Dr. Miller says that, “We have modified things slightly since last fall. Now we have students work individually first, before discussing things with their team — because nothing is worse than having someone tell you the answer before you have the chance to work it out for yourself. So we don’t have the genetics students do everything as a team.” This solves some of the problem, but only a little.

But students still seem to have a problem with team-based learning. Kristie Langford, a junior biology major says, “I don’t really like it in [genetics]. Since we are in a lecture hall, we can’t really talk to our team members, so it’s as if we are learning on our own, anyway … half the people don’t really want to do it. It would be more effective if everyone were fully into it. I also don’t like that our grade is tied to other peoples’.”
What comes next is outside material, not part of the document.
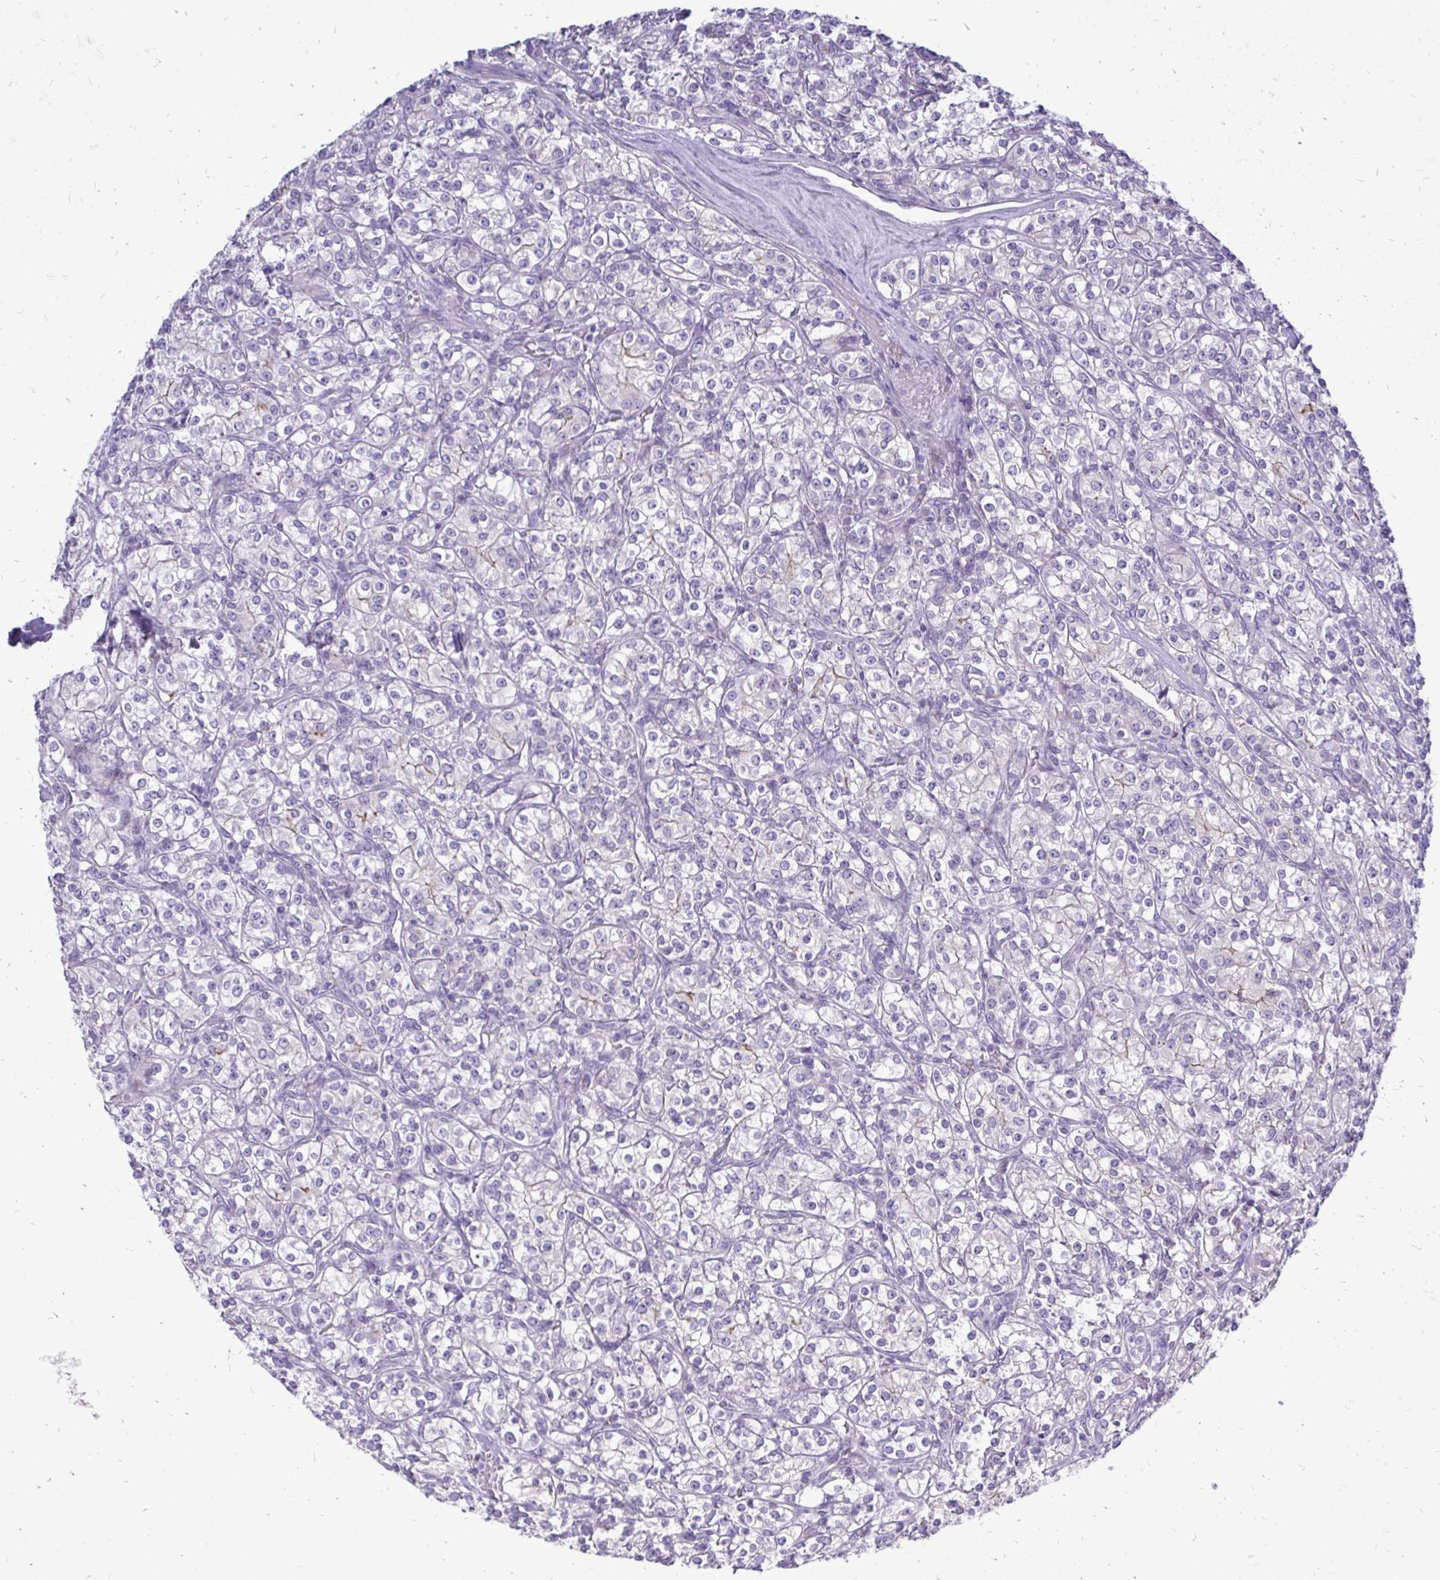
{"staining": {"intensity": "negative", "quantity": "none", "location": "none"}, "tissue": "renal cancer", "cell_type": "Tumor cells", "image_type": "cancer", "snomed": [{"axis": "morphology", "description": "Adenocarcinoma, NOS"}, {"axis": "topography", "description": "Kidney"}], "caption": "Tumor cells are negative for protein expression in human adenocarcinoma (renal).", "gene": "OR8D1", "patient": {"sex": "male", "age": 77}}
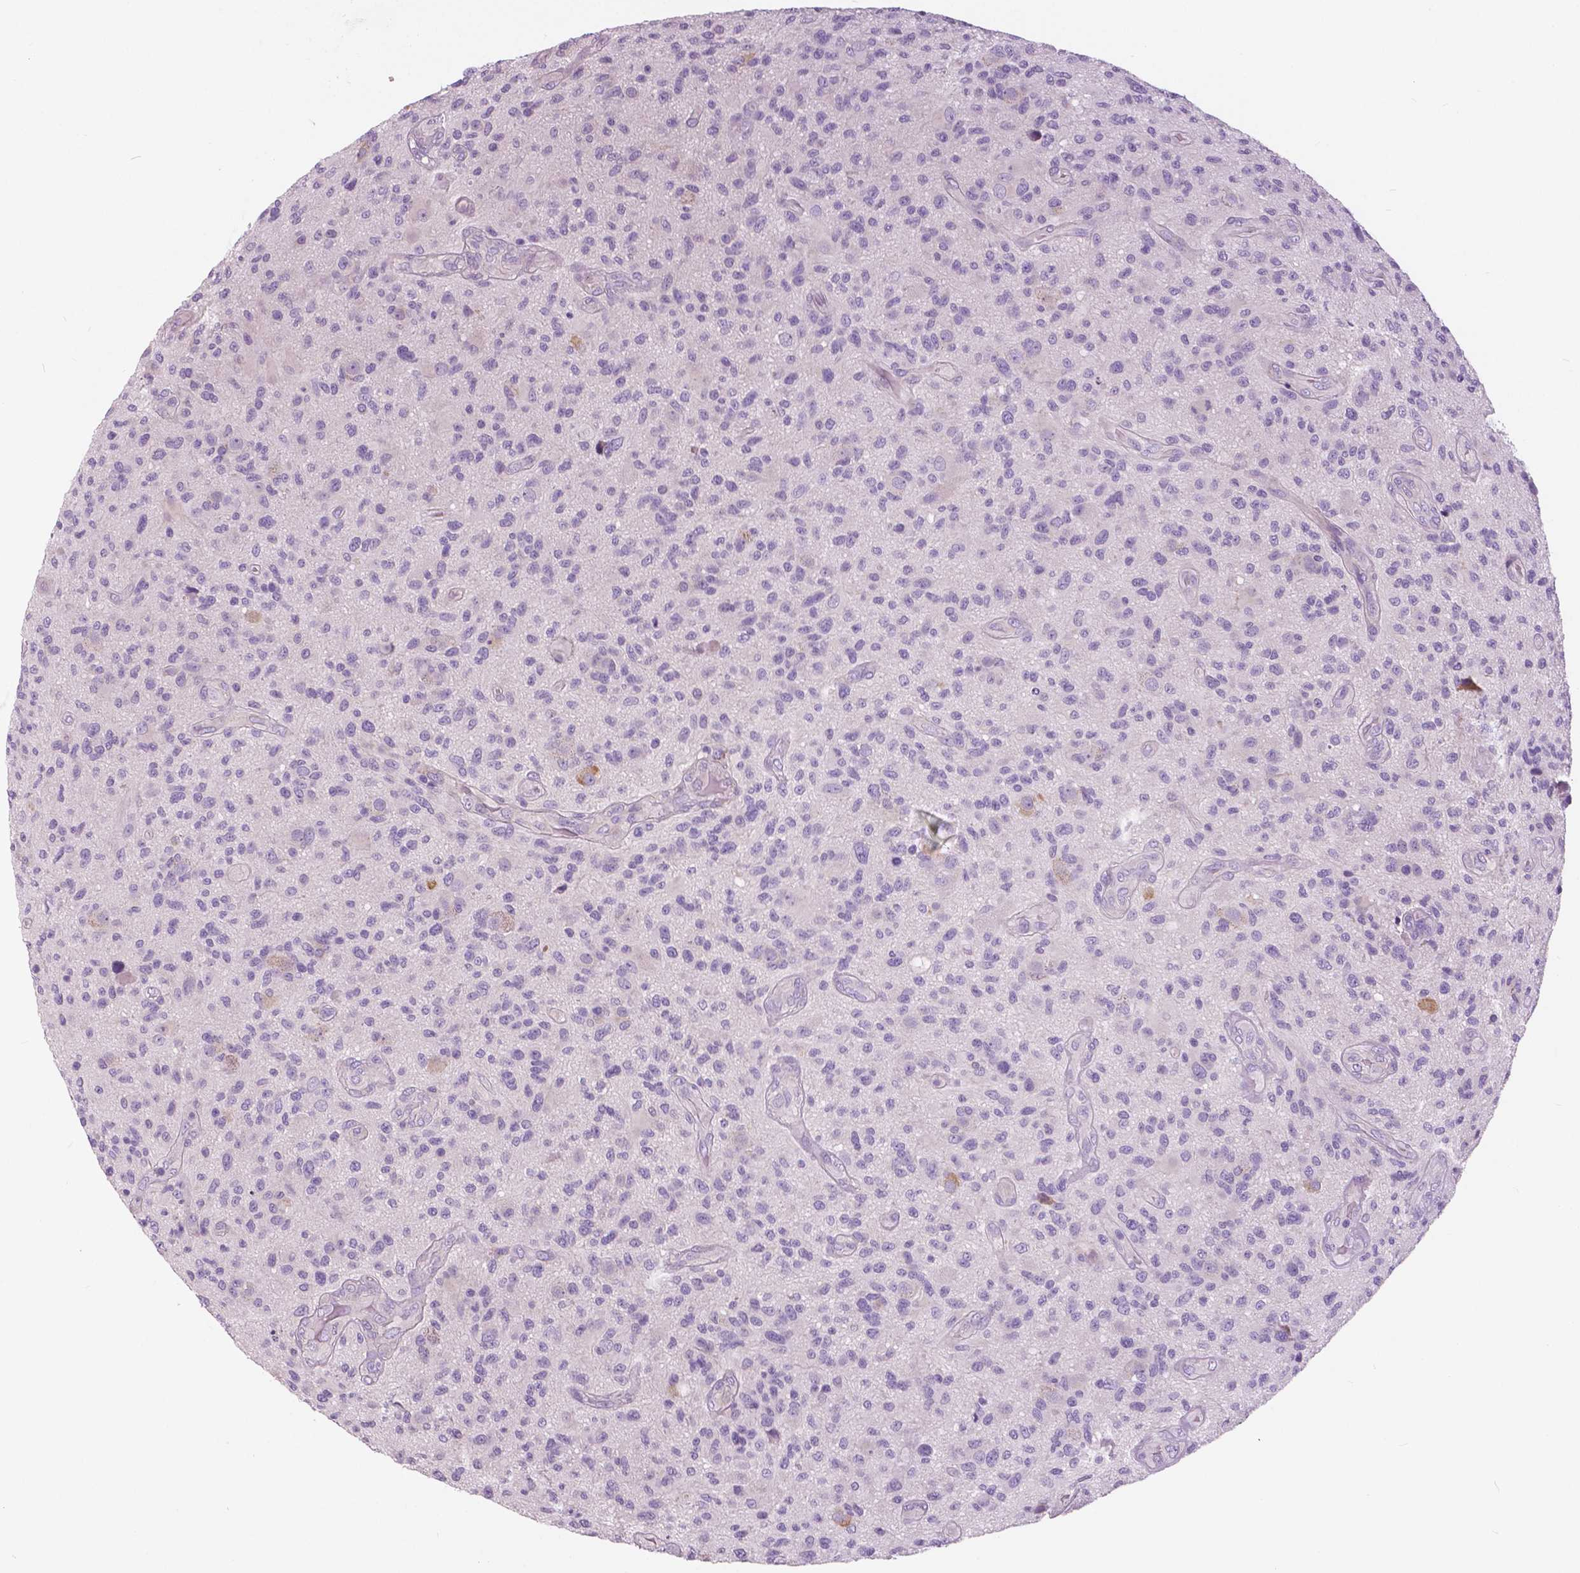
{"staining": {"intensity": "negative", "quantity": "none", "location": "none"}, "tissue": "glioma", "cell_type": "Tumor cells", "image_type": "cancer", "snomed": [{"axis": "morphology", "description": "Glioma, malignant, High grade"}, {"axis": "topography", "description": "Brain"}], "caption": "Immunohistochemistry (IHC) micrograph of human glioma stained for a protein (brown), which demonstrates no staining in tumor cells.", "gene": "SERPINI1", "patient": {"sex": "male", "age": 47}}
So yes, the data is there. Team-based learning is more effective as teaching method, but only in an ideal world, where students actually show up to lecture all the time; where students actually all do the work and all do the readings; where students don’t rely on one person to carry the team. So until someone comes up with a treatment to make college students responsible all the time, perhaps the traditional lecture should be brought back.